:: What the task asks ::
Return each entry exactly, omitting nothing.

-------- Material provided --------

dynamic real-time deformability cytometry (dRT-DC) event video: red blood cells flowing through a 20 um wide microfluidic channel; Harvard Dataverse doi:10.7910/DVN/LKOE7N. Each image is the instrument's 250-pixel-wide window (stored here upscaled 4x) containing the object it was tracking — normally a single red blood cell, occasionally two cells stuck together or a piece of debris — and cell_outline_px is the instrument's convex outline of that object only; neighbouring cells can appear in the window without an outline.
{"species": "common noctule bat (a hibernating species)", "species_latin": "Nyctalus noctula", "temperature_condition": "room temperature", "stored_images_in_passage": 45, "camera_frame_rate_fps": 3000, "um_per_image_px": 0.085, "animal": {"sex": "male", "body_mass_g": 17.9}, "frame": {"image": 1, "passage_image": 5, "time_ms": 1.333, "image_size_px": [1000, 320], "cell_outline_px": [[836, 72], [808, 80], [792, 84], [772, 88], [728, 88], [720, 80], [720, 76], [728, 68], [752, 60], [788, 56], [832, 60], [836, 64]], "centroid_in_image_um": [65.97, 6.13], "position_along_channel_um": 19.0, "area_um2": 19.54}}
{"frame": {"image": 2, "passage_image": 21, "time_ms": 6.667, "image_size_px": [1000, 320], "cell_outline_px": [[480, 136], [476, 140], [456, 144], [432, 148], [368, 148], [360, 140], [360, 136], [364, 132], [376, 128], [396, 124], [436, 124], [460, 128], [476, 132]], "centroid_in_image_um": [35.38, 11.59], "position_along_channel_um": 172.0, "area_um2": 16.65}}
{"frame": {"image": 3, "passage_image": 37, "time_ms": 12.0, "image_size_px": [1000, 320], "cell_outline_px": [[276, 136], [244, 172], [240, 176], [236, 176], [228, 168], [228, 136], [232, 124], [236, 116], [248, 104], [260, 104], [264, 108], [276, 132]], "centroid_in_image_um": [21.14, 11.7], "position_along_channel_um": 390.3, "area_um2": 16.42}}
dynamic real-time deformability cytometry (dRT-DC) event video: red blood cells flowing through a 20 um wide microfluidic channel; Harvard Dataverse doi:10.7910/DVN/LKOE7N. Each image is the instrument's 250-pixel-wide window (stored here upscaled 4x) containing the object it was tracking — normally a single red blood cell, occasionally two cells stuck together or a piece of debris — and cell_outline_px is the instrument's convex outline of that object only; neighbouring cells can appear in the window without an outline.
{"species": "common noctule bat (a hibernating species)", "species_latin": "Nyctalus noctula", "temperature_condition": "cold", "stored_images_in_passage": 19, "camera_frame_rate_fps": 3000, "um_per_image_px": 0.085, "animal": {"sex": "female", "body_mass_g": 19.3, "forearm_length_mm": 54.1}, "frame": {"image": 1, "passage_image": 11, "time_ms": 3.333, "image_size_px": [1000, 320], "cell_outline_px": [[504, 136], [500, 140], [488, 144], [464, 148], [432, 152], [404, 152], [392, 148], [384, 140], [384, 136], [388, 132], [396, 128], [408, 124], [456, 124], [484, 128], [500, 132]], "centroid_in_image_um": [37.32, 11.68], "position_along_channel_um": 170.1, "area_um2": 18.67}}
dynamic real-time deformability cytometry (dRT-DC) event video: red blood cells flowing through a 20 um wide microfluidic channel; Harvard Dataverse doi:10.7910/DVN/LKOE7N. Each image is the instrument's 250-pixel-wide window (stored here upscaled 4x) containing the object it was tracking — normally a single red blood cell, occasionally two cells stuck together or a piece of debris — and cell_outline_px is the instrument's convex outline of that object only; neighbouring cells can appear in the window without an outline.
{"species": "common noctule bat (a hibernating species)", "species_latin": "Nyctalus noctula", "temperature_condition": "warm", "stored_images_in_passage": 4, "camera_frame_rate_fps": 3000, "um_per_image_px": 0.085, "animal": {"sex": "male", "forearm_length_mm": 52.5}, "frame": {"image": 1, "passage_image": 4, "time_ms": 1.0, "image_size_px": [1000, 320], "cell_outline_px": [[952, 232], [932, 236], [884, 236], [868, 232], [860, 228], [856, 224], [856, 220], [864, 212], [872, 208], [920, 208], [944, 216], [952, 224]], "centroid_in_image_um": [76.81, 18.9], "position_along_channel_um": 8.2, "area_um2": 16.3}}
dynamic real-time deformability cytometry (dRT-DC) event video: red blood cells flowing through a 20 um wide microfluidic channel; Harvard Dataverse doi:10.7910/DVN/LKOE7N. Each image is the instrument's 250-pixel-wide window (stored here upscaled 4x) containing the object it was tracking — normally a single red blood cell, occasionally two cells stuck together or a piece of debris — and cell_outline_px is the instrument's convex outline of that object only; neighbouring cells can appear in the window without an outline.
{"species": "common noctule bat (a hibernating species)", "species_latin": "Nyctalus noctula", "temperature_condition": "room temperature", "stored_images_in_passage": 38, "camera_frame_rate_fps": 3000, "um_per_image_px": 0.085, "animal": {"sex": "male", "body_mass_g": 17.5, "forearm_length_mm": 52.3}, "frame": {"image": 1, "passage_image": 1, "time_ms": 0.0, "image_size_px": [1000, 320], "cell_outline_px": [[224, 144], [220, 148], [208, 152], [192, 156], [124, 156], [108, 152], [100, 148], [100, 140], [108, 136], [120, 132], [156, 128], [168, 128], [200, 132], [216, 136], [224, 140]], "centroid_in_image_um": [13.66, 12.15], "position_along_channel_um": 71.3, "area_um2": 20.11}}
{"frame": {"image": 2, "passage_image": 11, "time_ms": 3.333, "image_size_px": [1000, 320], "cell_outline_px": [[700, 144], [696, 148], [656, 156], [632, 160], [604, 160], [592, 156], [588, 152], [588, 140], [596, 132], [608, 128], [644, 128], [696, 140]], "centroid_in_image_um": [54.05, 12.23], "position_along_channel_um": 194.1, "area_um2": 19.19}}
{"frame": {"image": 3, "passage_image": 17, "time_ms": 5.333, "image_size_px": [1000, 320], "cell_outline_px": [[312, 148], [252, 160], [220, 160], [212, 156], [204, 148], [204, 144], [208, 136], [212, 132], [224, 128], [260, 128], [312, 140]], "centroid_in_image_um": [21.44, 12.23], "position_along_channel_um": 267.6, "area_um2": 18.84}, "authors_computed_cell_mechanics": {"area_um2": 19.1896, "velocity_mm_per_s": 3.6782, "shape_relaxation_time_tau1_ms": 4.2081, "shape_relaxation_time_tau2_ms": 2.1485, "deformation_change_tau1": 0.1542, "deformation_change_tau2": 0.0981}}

--------

:: Final result ::
dynamic real-time deformability cytometry (dRT-DC) event video: red blood cells flowing through a 20 um wide microfluidic channel; Harvard Dataverse doi:10.7910/DVN/LKOE7N. Each image is the instrument's 250-pixel-wide window (stored here upscaled 4x) containing the object it was tracking — normally a single red blood cell, occasionally two cells stuck together or a piece of debris — and cell_outline_px is the instrument's convex outline of that object only; neighbouring cells can appear in the window without an outline.
{"species": "common noctule bat (a hibernating species)", "species_latin": "Nyctalus noctula", "temperature_condition": "room temperature", "stored_images_in_passage": 45, "camera_frame_rate_fps": 3000, "um_per_image_px": 0.085, "animal": {"sex": "male", "body_mass_g": 17.9}, "frame": {"image": 1, "passage_image": 5, "time_ms": 1.333, "image_size_px": [1000, 320], "cell_outline_px": [[836, 72], [808, 80], [792, 84], [772, 88], [728, 88], [720, 80], [720, 76], [728, 68], [752, 60], [788, 56], [832, 60], [836, 64]], "centroid_in_image_um": [65.97, 6.13], "position_along_channel_um": 19.0, "area_um2": 19.54}}
{"frame": {"image": 2, "passage_image": 21, "time_ms": 6.667, "image_size_px": [1000, 320], "cell_outline_px": [[480, 136], [476, 140], [456, 144], [432, 148], [368, 148], [360, 140], [360, 136], [364, 132], [376, 128], [396, 124], [436, 124], [460, 128], [476, 132]], "centroid_in_image_um": [35.38, 11.59], "position_along_channel_um": 172.0, "area_um2": 16.65}}
{"frame": {"image": 3, "passage_image": 37, "time_ms": 12.0, "image_size_px": [1000, 320], "cell_outline_px": [[276, 136], [244, 172], [240, 176], [236, 176], [228, 168], [228, 136], [232, 124], [236, 116], [248, 104], [260, 104], [264, 108], [276, 132]], "centroid_in_image_um": [21.14, 11.7], "position_along_channel_um": 390.3, "area_um2": 16.42}}
dynamic real-time deformability cytometry (dRT-DC) event video: red blood cells flowing through a 20 um wide microfluidic channel; Harvard Dataverse doi:10.7910/DVN/LKOE7N. Each image is the instrument's 250-pixel-wide window (stored here upscaled 4x) containing the object it was tracking — normally a single red blood cell, occasionally two cells stuck together or a piece of debris — and cell_outline_px is the instrument's convex outline of that object only; neighbouring cells can appear in the window without an outline.
{"species": "common noctule bat (a hibernating species)", "species_latin": "Nyctalus noctula", "temperature_condition": "cold", "stored_images_in_passage": 19, "camera_frame_rate_fps": 3000, "um_per_image_px": 0.085, "animal": {"sex": "female", "body_mass_g": 19.3, "forearm_length_mm": 54.1}, "frame": {"image": 1, "passage_image": 11, "time_ms": 3.333, "image_size_px": [1000, 320], "cell_outline_px": [[504, 136], [500, 140], [488, 144], [464, 148], [432, 152], [404, 152], [392, 148], [384, 140], [384, 136], [388, 132], [396, 128], [408, 124], [456, 124], [484, 128], [500, 132]], "centroid_in_image_um": [37.32, 11.68], "position_along_channel_um": 170.1, "area_um2": 18.67}}
dynamic real-time deformability cytometry (dRT-DC) event video: red blood cells flowing through a 20 um wide microfluidic channel; Harvard Dataverse doi:10.7910/DVN/LKOE7N. Each image is the instrument's 250-pixel-wide window (stored here upscaled 4x) containing the object it was tracking — normally a single red blood cell, occasionally two cells stuck together or a piece of debris — and cell_outline_px is the instrument's convex outline of that object only; neighbouring cells can appear in the window without an outline.
{"species": "common noctule bat (a hibernating species)", "species_latin": "Nyctalus noctula", "temperature_condition": "warm", "stored_images_in_passage": 4, "camera_frame_rate_fps": 3000, "um_per_image_px": 0.085, "animal": {"sex": "male", "forearm_length_mm": 52.5}, "frame": {"image": 1, "passage_image": 4, "time_ms": 1.0, "image_size_px": [1000, 320], "cell_outline_px": [[952, 232], [932, 236], [884, 236], [868, 232], [860, 228], [856, 224], [856, 220], [864, 212], [872, 208], [920, 208], [944, 216], [952, 224]], "centroid_in_image_um": [76.81, 18.9], "position_along_channel_um": 8.2, "area_um2": 16.3}}
dynamic real-time deformability cytometry (dRT-DC) event video: red blood cells flowing through a 20 um wide microfluidic channel; Harvard Dataverse doi:10.7910/DVN/LKOE7N. Each image is the instrument's 250-pixel-wide window (stored here upscaled 4x) containing the object it was tracking — normally a single red blood cell, occasionally two cells stuck together or a piece of debris — and cell_outline_px is the instrument's convex outline of that object only; neighbouring cells can appear in the window without an outline.
{"species": "common noctule bat (a hibernating species)", "species_latin": "Nyctalus noctula", "temperature_condition": "room temperature", "stored_images_in_passage": 38, "camera_frame_rate_fps": 3000, "um_per_image_px": 0.085, "animal": {"sex": "male", "body_mass_g": 17.5, "forearm_length_mm": 52.3}, "frame": {"image": 1, "passage_image": 1, "time_ms": 0.0, "image_size_px": [1000, 320], "cell_outline_px": [[224, 144], [220, 148], [208, 152], [192, 156], [124, 156], [108, 152], [100, 148], [100, 140], [108, 136], [120, 132], [156, 128], [168, 128], [200, 132], [216, 136], [224, 140]], "centroid_in_image_um": [13.66, 12.15], "position_along_channel_um": 71.3, "area_um2": 20.11}}
{"frame": {"image": 2, "passage_image": 11, "time_ms": 3.333, "image_size_px": [1000, 320], "cell_outline_px": [[700, 144], [696, 148], [656, 156], [632, 160], [604, 160], [592, 156], [588, 152], [588, 140], [596, 132], [608, 128], [644, 128], [696, 140]], "centroid_in_image_um": [54.05, 12.23], "position_along_channel_um": 194.1, "area_um2": 19.19}}
{"frame": {"image": 3, "passage_image": 17, "time_ms": 5.333, "image_size_px": [1000, 320], "cell_outline_px": [[312, 148], [252, 160], [220, 160], [212, 156], [204, 148], [204, 144], [208, 136], [212, 132], [224, 128], [260, 128], [312, 140]], "centroid_in_image_um": [21.44, 12.23], "position_along_channel_um": 267.6, "area_um2": 18.84}, "authors_computed_cell_mechanics": {"area_um2": 19.1896, "velocity_mm_per_s": 3.6782, "shape_relaxation_time_tau1_ms": 4.2081, "shape_relaxation_time_tau2_ms": 2.1485, "deformation_change_tau1": 0.1542, "deformation_change_tau2": 0.0981}}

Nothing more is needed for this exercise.